PROBLEMS AND TASKS
[1] In the text about the Roll survey plugin, which columns can users adjust to define a new SPS dialect? List all of them.
[2] Pick up the text about the Roll survey plugin after its final sentence and write a short continuation.

Roll ships with predefined SPS dialects and allows users to define and store additional SPS dialects by adjusting columns used for line number, point number, northing, and easting. This makes the plugin useful both for survey design and for QC or re-analysis of existing acquisition data.
Editing Survey Files¶
Roll helps users avoid direct XML editing in almost all cases.
New surveys can be created with the land or marine survey wizard.
Existing surveys can be modified in the property pane, which updates the XML structure behind the scenes.
Note
Advanced users can still edit the XML directly and apply those changes using
the Reload document action (Ctrl+F5 from the View menu).
Interaction with QGIS¶
Generated geometry, imported SPS data, and raster analysis products can all be exported to QGIS. In QGIS, source and receiver points can be moved, deleted, or marked inactive and then loaded back into Roll for renewed analysis.

Stored records:
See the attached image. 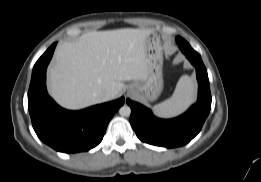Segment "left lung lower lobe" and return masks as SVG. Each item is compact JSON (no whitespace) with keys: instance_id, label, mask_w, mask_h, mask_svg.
<instances>
[{"instance_id":"obj_1","label":"left lung lower lobe","mask_w":261,"mask_h":182,"mask_svg":"<svg viewBox=\"0 0 261 182\" xmlns=\"http://www.w3.org/2000/svg\"><path fill=\"white\" fill-rule=\"evenodd\" d=\"M196 68L198 100L183 115L170 120L155 117L143 105L127 100L131 107L130 123L138 138L148 144L173 148L190 142L201 130L211 108V93L207 70L195 51H182Z\"/></svg>"}]
</instances>
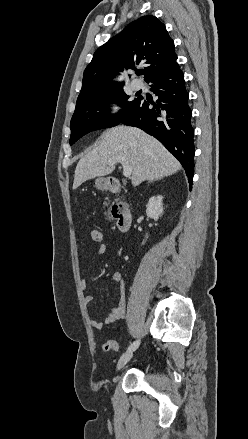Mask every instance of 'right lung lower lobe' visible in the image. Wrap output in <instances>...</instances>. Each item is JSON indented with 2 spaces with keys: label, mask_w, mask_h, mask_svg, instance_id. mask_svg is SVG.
<instances>
[{
  "label": "right lung lower lobe",
  "mask_w": 248,
  "mask_h": 439,
  "mask_svg": "<svg viewBox=\"0 0 248 439\" xmlns=\"http://www.w3.org/2000/svg\"><path fill=\"white\" fill-rule=\"evenodd\" d=\"M152 91L158 96L157 104L138 97L137 103L120 123L141 128L157 138L182 164L190 188L194 172V129L189 94L184 75L178 64L151 77ZM150 104L153 105L150 106Z\"/></svg>",
  "instance_id": "98d812e1"
}]
</instances>
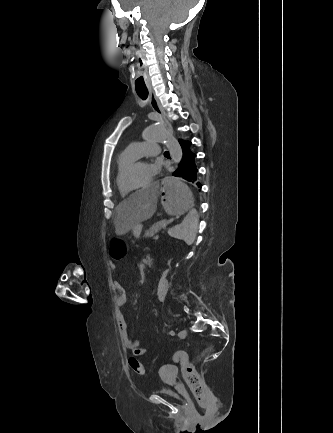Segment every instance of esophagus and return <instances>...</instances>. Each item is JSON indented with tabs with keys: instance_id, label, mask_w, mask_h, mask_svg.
Instances as JSON below:
<instances>
[{
	"instance_id": "1",
	"label": "esophagus",
	"mask_w": 333,
	"mask_h": 433,
	"mask_svg": "<svg viewBox=\"0 0 333 433\" xmlns=\"http://www.w3.org/2000/svg\"><path fill=\"white\" fill-rule=\"evenodd\" d=\"M149 97H150V105L152 107V109L160 116V118L165 122V126H167L170 129V127L167 125L166 123V118L165 115L160 107V105L158 104V102L156 101V99L153 97L152 91L149 89Z\"/></svg>"
}]
</instances>
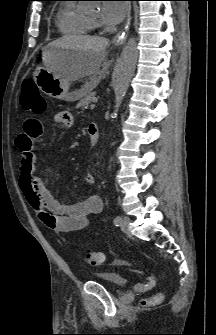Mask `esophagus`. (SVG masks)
Instances as JSON below:
<instances>
[{
  "instance_id": "obj_1",
  "label": "esophagus",
  "mask_w": 216,
  "mask_h": 335,
  "mask_svg": "<svg viewBox=\"0 0 216 335\" xmlns=\"http://www.w3.org/2000/svg\"><path fill=\"white\" fill-rule=\"evenodd\" d=\"M130 22H131V6H129V13L124 28L120 30L113 39L115 45H120L126 39L130 28Z\"/></svg>"
}]
</instances>
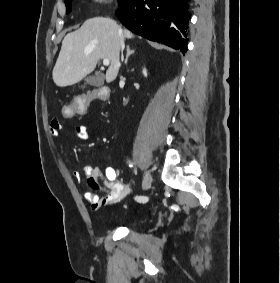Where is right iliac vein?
Here are the masks:
<instances>
[{"label":"right iliac vein","instance_id":"obj_1","mask_svg":"<svg viewBox=\"0 0 280 283\" xmlns=\"http://www.w3.org/2000/svg\"><path fill=\"white\" fill-rule=\"evenodd\" d=\"M151 181H152V178H151V175L150 173L147 171L144 175V180H143V189L147 190L150 188L151 186Z\"/></svg>","mask_w":280,"mask_h":283}]
</instances>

SET OF ANSWERS
[1] Line number, point number, northing, and easting.

[2]
Fold map of the Noordoostpolder example project.¶
3D View¶
Roll includes a 3D view for a subset of the survey layout. This is especially useful when using ‘binning against a dipping plane’ dipping-plane surveys, or when using well trajectories, and VSP-style geometry. Rolling templates are too expensive to render fully in 3D, so the view only allows non-rolling seeds and related geometry that are most useful to inspect.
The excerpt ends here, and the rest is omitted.